Among all the reported cases, PF exhibited a benign biological behavior, with low mitotic activity and no local recurrence or distant metastasis [7, 10]. In their review of 121 cases, Su et al. stated that 80 patients had a follow-up, with uneventful or alive duration ranging from 0.75 to 396 months, with no malignant change, local recurrence, or tumor-related mortality reported. However, they indicated that no consensus had been reached whether PF is actually a benign tumor, and no cases so far had confirmed that malignant change does not occur, so more longitudinal studies with sufficient number of cases are required. They pointed out that for the time being, PF should be considered a benign tumor [3].
4. Conclusion
Plexiform fibromyxoma, a rare mesenchymal gastric tumor, usually presents with nonspecific upper gastrointestinal symptoms. It is quite uncommon to be encountered in children with only ten cases on record. It is most commonly found in the gastric antrum but can be located anywhere in the stomach.
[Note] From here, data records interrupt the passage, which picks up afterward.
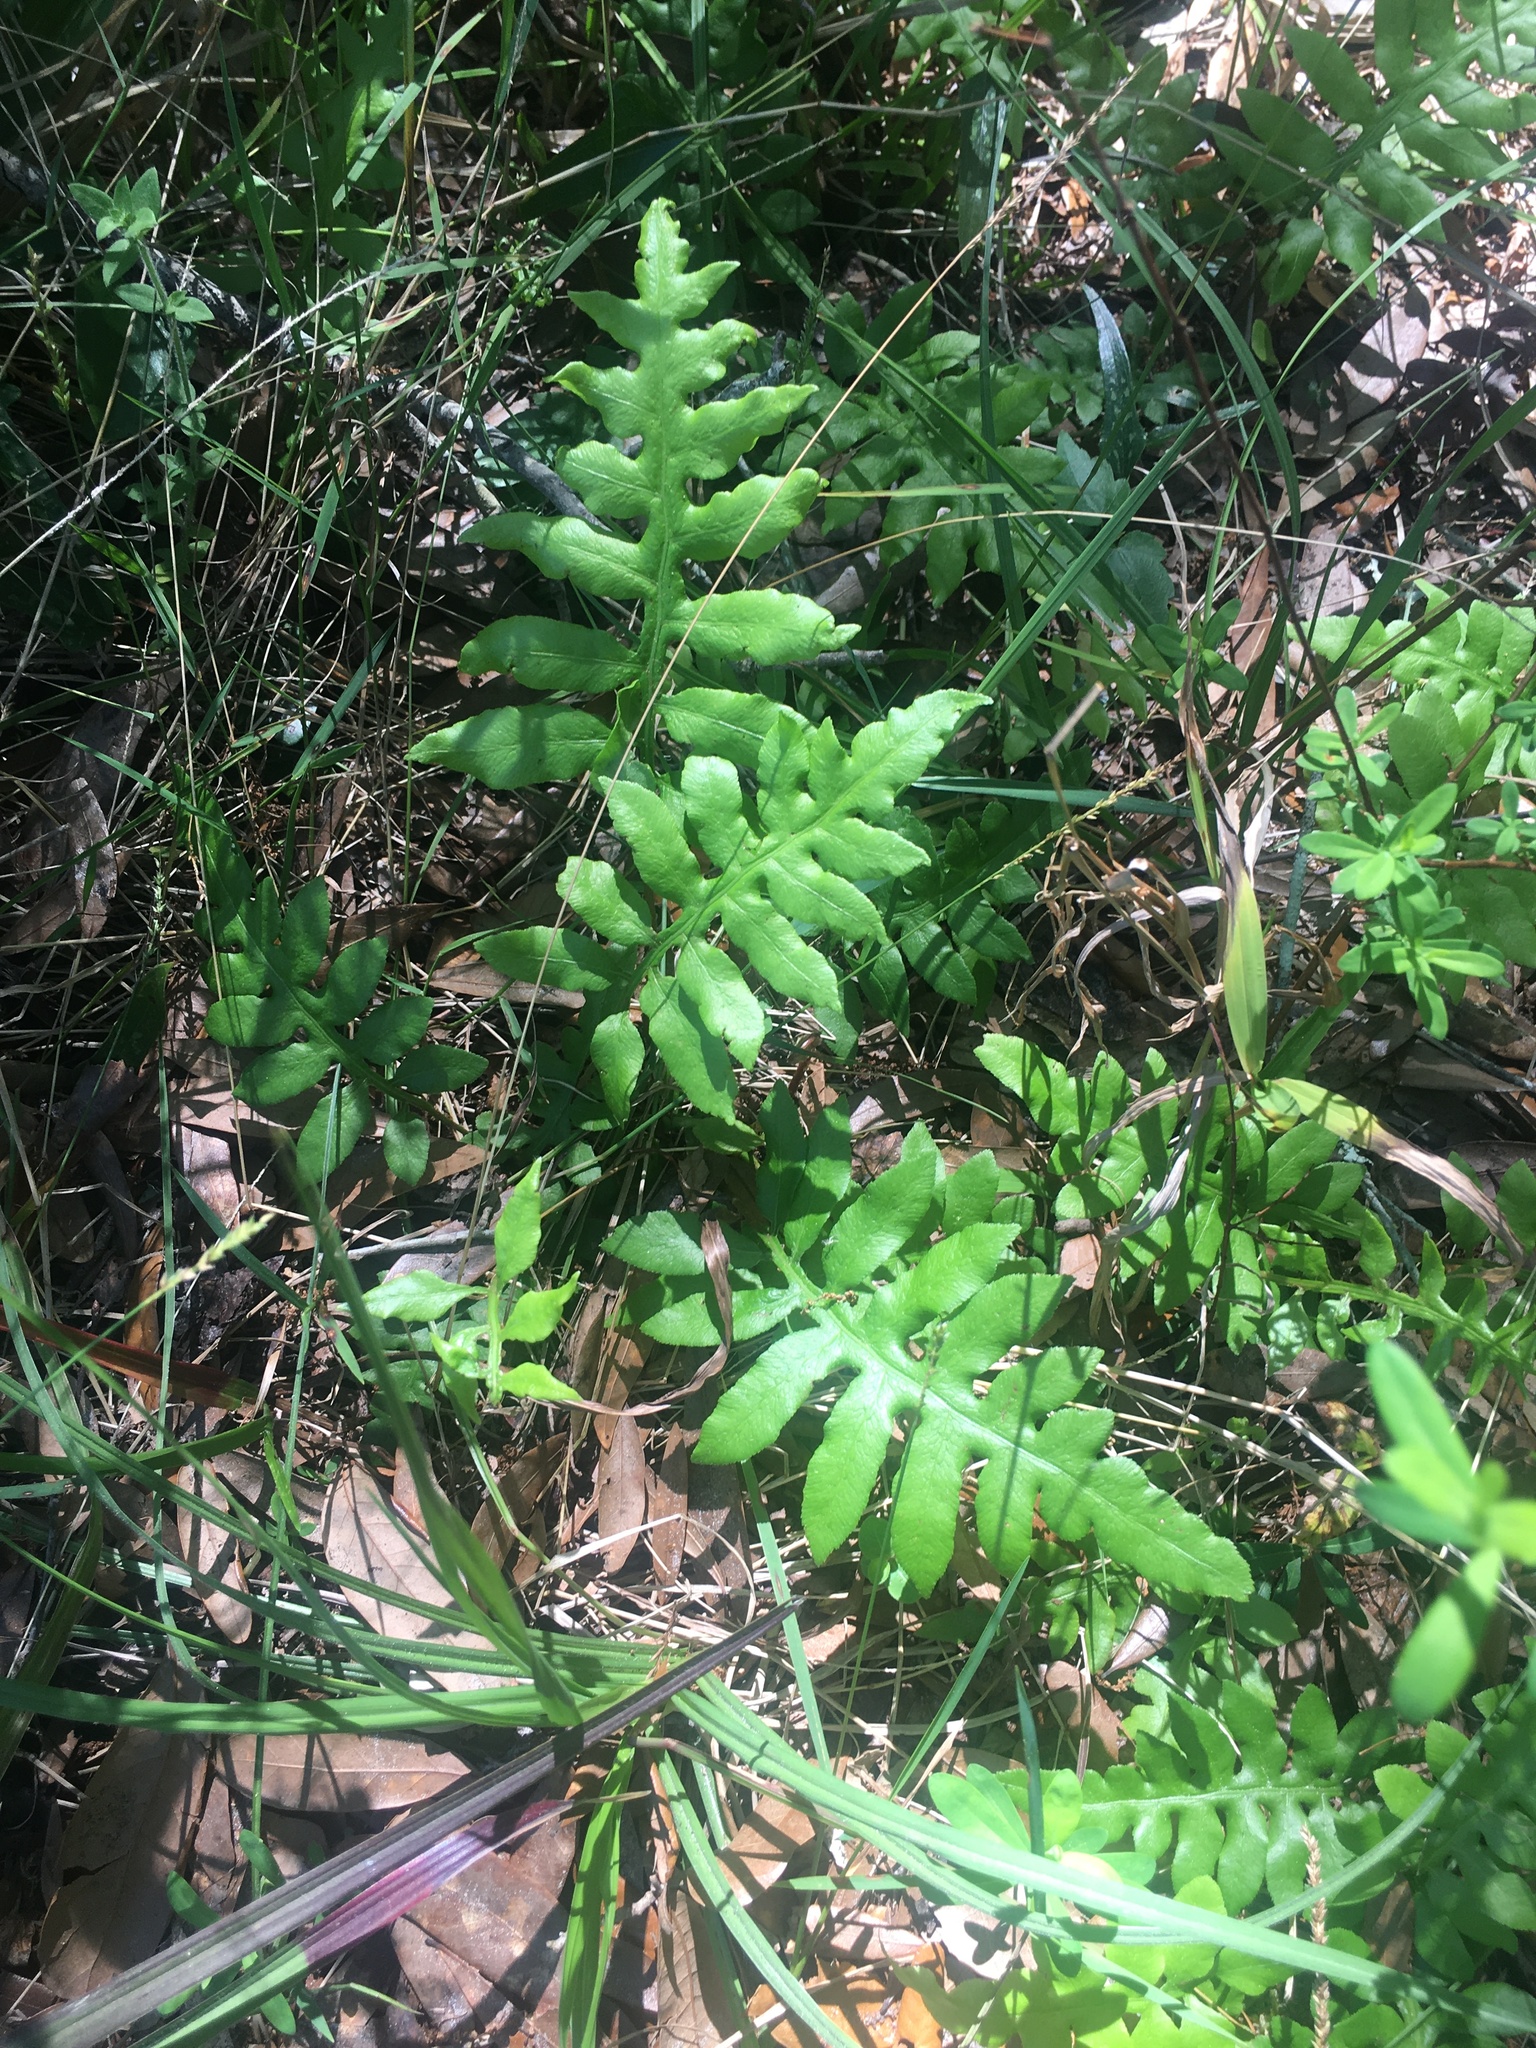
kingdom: Plantae
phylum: Tracheophyta
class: Polypodiopsida
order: Polypodiales
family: Blechnaceae
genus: Lorinseria
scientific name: Lorinseria areolata
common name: Dwarf chain fern
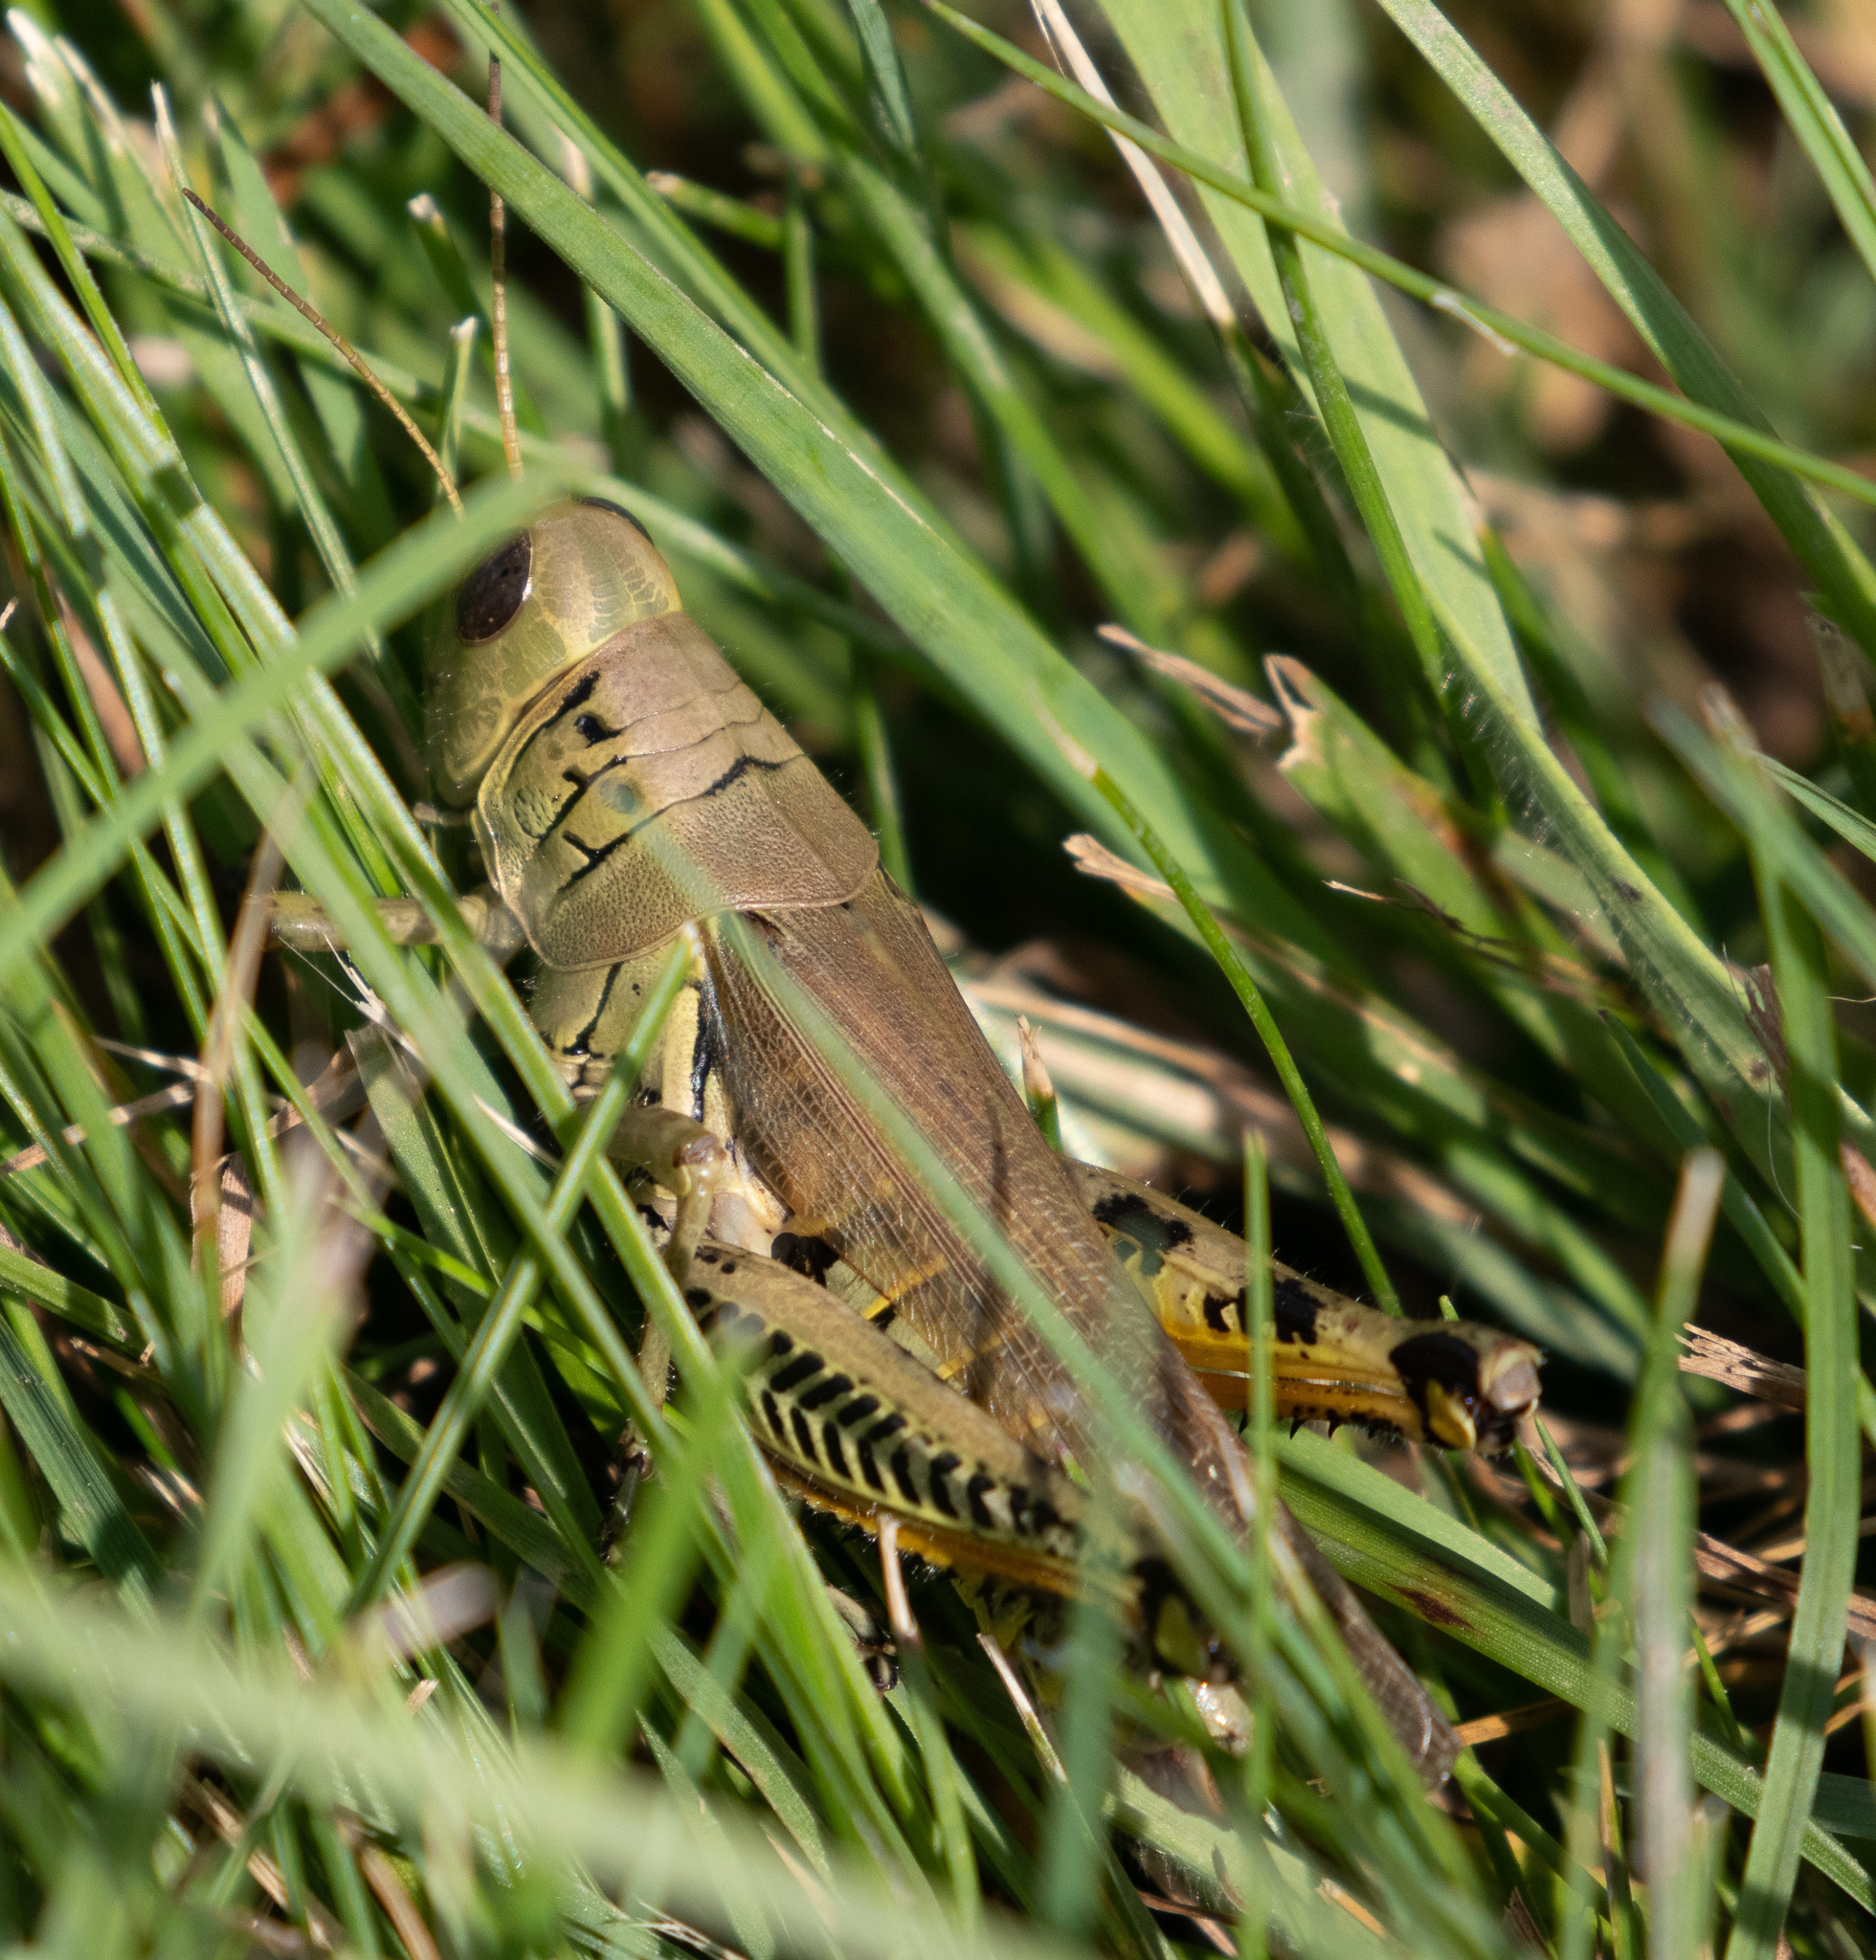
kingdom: Animalia
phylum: Arthropoda
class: Insecta
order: Orthoptera
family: Acrididae
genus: Melanoplus
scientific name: Melanoplus differentialis
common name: Differential grasshopper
We report the twelfth case in the pediatric age group, with the unusual location of the tumor at the gastric cardia near the gastroesophageal junction. Images and endoscopy can aid in assessing the location and the size of the tumor, which helps to decide the best surgical technique. However, the diagnosis is usually established after histopathological examination of the tumor following surgery. It seems that this tumor has no potential of recurrence or metastasis.
Disclosure
This paper was presented as an abstract at the 2019 Annual Meeting of the Society of American Gastrointestinal and Endoscopic Surgeons (SAGES) held at Baltimore Convention Center, Baltimore, Maryland, USA, on April 3-6, 2019.
Conflicts of Interest
The authors declare no conflict of interest regarding the publication of this paper.